In this landmark book, acclaimed sociologist Matthew Desmond sets forth a new and hard-won answer to this question, revealing that there is so much poverty in America not in spite of our wealth but because of it. Drawing on history, research, and original reporting, he argues that affluent Americans knowingly and unknowingly work to keep poor people poor. The well-off exploit the poor, driving down their wages while forcing them to overpay for housing and access to cash and credit. Those of us who are financially secure prioritize the subsidization of affluence over the alleviation of poverty, designing a welfare state that gives the most to those who need the least. And we stockpile opportunity in exclusive communities, creating zones of concentrated riches alongside zones of concentrated despair. Some lives are made small so that others may grow.
This fiercely argued and compassionate book gives us new ways of thinking about a morally urgent problem. It also helps us imagine solutions. Desmond builds a startlingly original case for eliminating poverty in America and shows how we can all be part of that effort. His book calls on us to become true poverty abolitionists, engaged in a politics of collective belonging to usher in a new age of equity.

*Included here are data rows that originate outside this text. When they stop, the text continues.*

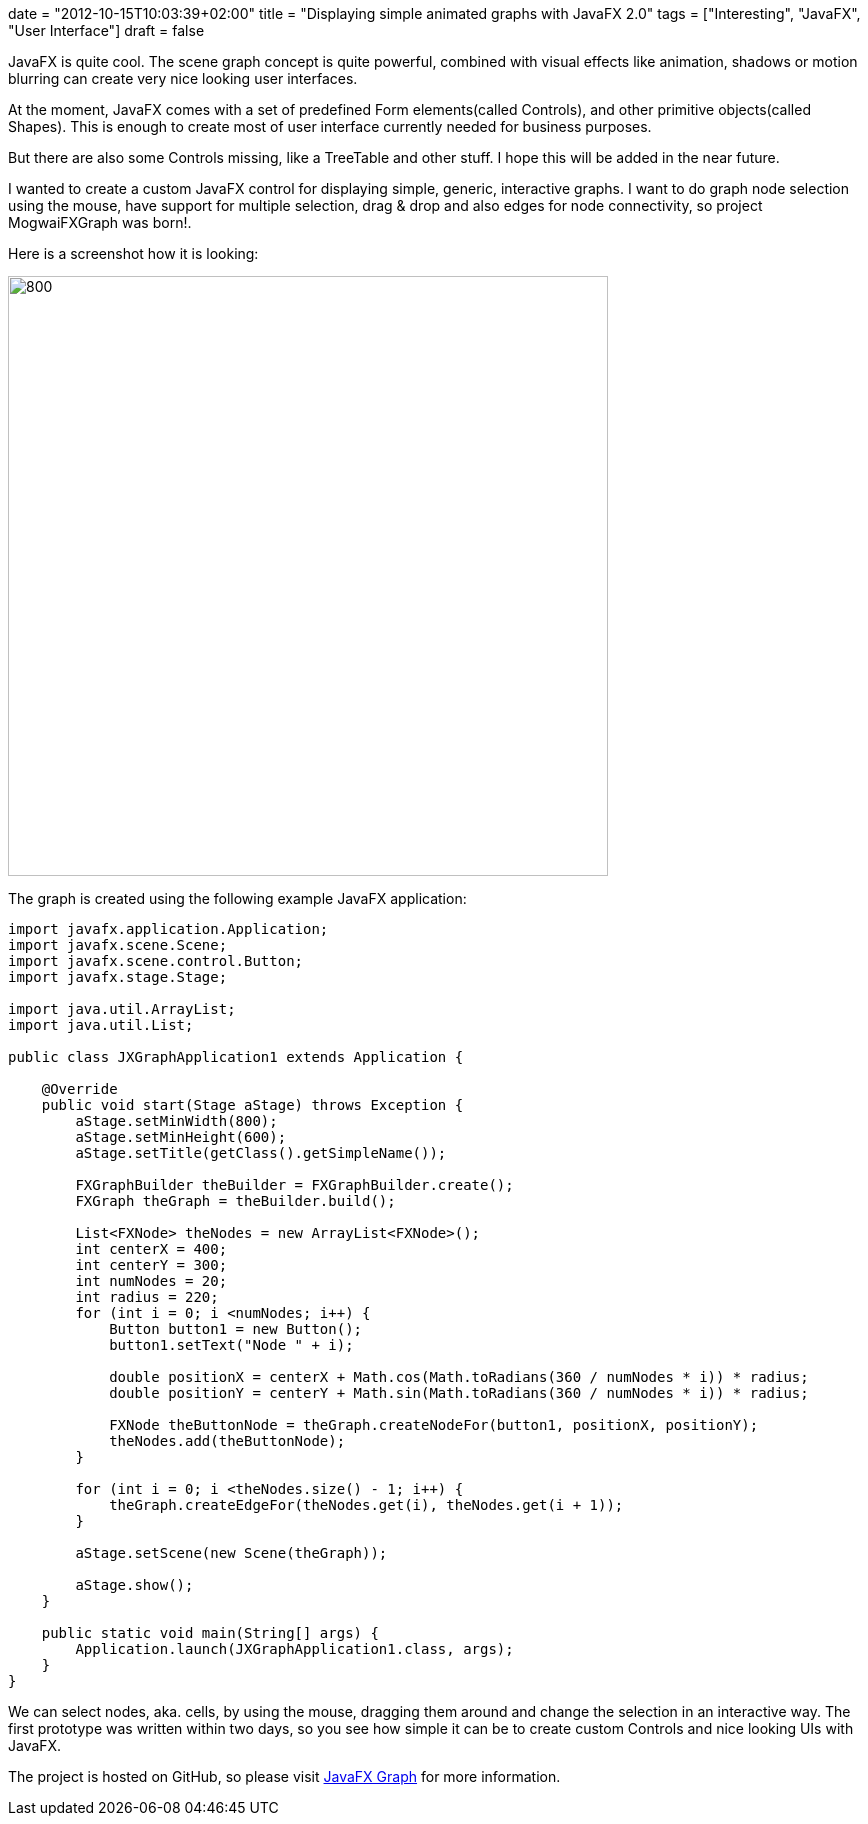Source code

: +++
date = "2012-10-15T10:03:39+02:00"
title = "Displaying simple animated graphs with JavaFX 2.0"
tags = ["Interesting", "JavaFX", "User Interface"]
draft = false
+++

JavaFX is quite cool. The scene graph concept is quite powerful, combined with visual effects like animation, shadows or motion blurring can create very nice looking user interfaces.

At the moment, JavaFX comes with a set of predefined Form elements(called Controls), and other primitive objects(called Shapes). This is enough to create most of user interface currently needed for business purposes.

But there are also some Controls missing, like a TreeTable and other stuff. I hope this will be added in the near future.

I wanted to create a custom JavaFX control for displaying simple, generic, interactive graphs. I want to do graph node selection using the mouse, have support for multiple selection, drag &amp; drop and also edges for node connectivity, so project MogwaiFXGraph was born!.

Here is a screenshot how it is looking:

image:http://www.mirkosertic.de/wordpress/wp-content/uploads/2016/11/mogwaifxgraph.png[800,600]

The graph is created using the following example JavaFX application:

[source,java]
----
import javafx.application.Application;
import javafx.scene.Scene;
import javafx.scene.control.Button;
import javafx.stage.Stage;
 
import java.util.ArrayList;
import java.util.List;
 
public class JXGraphApplication1 extends Application {
 
    @Override
    public void start(Stage aStage) throws Exception {
        aStage.setMinWidth(800);
        aStage.setMinHeight(600);
        aStage.setTitle(getClass().getSimpleName());
 
        FXGraphBuilder theBuilder = FXGraphBuilder.create();
        FXGraph theGraph = theBuilder.build();
 
        List<FXNode> theNodes = new ArrayList<FXNode>();
        int centerX = 400;
        int centerY = 300;
        int numNodes = 20;
        int radius = 220;
        for (int i = 0; i <numNodes; i++) {
            Button button1 = new Button();
            button1.setText("Node " + i);
 
            double positionX = centerX + Math.cos(Math.toRadians(360 / numNodes * i)) * radius;
            double positionY = centerY + Math.sin(Math.toRadians(360 / numNodes * i)) * radius;
 
            FXNode theButtonNode = theGraph.createNodeFor(button1, positionX, positionY);
            theNodes.add(theButtonNode);
        }
 
        for (int i = 0; i <theNodes.size() - 1; i++) {
            theGraph.createEdgeFor(theNodes.get(i), theNodes.get(i + 1));
        }
 
        aStage.setScene(new Scene(theGraph));
 
        aStage.show();
    }
 
    public static void main(String[] args) {
        Application.launch(JXGraphApplication1.class, args);
    }
}
----

We can select nodes, aka. cells, by using the mouse, dragging them around and change the selection in an interactive way. The first prototype was written within two days, so you see how simple it can be to create custom Controls and nice looking UIs with JavaFX.

The project is hosted on GitHub, so please visit https://github.com/mirkosertic/javafxgraph/[JavaFX Graph] for more information.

Read-Alike 1: Evicted by Matthew Desmond
In Evicted, Princeton sociologist and MacArthur “Genius” Matthew Desmond follows eight families in Milwaukee as they each struggle to keep a roof over their heads. Hailed as “wrenching and revelatory” (The Nation), “vivid and unsettling” (New York Review of Books), Evicted transforms our understanding of poverty and economic exploitation while providing fresh ideas for solving one of twenty-first-century America’s most devastating problems. Its unforgettable scenes of hope and loss remind us of the centrality of home, without which nothing else is possible.
Read-Alike 2: Winners Take All by Anand Giridharadas
Anand Giridharadas takes us into the inner sanctums of a new gilded age, where the rich and powerful fight for equality and justice any way they can—except ways that threaten the social order and their position atop it. They rebrand themselves as saviors of the poor; they lavishly reward “thought leaders” who redefine “change” in ways that preserve the status quo; and they constantly seek to do more good, but never less harm.
Giridharadas asks hard questions: Why, for example, should our gravest problems be solved by the unelected upper crust instead of the public institutions it erodes by lobbying and dodging taxes? His groundbreaking investigation has already forced a great, sorely needed reckoning among the world’s wealthiest and those they hover above, and it points toward an answer: Rather than rely on scraps from the winners, we must take on the grueling democratic work of building more robust, egalitarian institutions and truly changing the world—a call to action for elites and everyday citizens alike.